WHAT THE EXERCISE ASKS:
Locate each line in the records below that contains the word "Wijnegem", and copy those lines.

Transcribed page text:

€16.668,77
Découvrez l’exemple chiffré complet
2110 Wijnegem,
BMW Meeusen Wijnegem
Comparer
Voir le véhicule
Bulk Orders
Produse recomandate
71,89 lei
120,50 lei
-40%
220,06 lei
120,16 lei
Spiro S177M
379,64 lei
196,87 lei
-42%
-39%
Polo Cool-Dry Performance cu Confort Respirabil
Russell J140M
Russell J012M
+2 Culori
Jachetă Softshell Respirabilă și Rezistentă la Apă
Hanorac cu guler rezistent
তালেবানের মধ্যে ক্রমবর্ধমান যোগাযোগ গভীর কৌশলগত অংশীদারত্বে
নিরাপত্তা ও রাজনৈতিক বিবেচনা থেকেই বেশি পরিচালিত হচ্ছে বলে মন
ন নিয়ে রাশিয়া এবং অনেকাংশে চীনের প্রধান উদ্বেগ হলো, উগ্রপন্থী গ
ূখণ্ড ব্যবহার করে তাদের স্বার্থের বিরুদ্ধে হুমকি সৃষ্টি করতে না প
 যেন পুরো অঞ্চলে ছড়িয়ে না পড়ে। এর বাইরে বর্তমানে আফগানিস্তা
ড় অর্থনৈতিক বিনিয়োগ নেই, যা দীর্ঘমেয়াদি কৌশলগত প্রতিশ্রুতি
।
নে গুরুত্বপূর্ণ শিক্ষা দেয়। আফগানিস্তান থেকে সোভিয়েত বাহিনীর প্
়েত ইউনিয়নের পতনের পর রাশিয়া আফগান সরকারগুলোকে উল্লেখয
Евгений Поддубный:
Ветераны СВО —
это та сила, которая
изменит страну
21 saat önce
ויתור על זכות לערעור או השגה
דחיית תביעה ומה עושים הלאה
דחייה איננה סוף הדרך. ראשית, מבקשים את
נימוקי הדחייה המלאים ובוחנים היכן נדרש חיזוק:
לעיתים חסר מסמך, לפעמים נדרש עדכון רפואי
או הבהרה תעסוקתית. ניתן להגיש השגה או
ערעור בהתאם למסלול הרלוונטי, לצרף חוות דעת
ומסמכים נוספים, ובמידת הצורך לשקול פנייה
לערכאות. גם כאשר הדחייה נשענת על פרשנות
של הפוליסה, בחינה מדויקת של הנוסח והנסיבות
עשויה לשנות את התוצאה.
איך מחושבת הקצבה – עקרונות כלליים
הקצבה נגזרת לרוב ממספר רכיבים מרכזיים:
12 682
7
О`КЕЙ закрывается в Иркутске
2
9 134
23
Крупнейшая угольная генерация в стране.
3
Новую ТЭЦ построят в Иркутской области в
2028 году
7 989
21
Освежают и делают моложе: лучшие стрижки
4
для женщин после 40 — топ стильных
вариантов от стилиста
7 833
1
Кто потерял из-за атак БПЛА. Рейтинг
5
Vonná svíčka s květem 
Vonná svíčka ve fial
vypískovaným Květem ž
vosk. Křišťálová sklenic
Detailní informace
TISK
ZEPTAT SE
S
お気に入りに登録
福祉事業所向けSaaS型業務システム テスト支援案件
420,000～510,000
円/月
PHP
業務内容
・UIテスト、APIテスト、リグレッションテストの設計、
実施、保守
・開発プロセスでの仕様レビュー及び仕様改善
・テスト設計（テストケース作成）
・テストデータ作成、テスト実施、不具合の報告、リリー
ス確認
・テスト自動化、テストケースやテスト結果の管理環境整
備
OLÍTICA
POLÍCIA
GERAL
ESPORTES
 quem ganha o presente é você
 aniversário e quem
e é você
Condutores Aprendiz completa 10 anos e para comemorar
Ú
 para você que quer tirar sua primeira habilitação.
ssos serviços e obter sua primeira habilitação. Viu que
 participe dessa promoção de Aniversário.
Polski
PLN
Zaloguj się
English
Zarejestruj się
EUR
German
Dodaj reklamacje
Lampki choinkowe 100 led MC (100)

WRITTEN REPLY:
2110 Wijnegem,
BMW Meeusen Wijnegem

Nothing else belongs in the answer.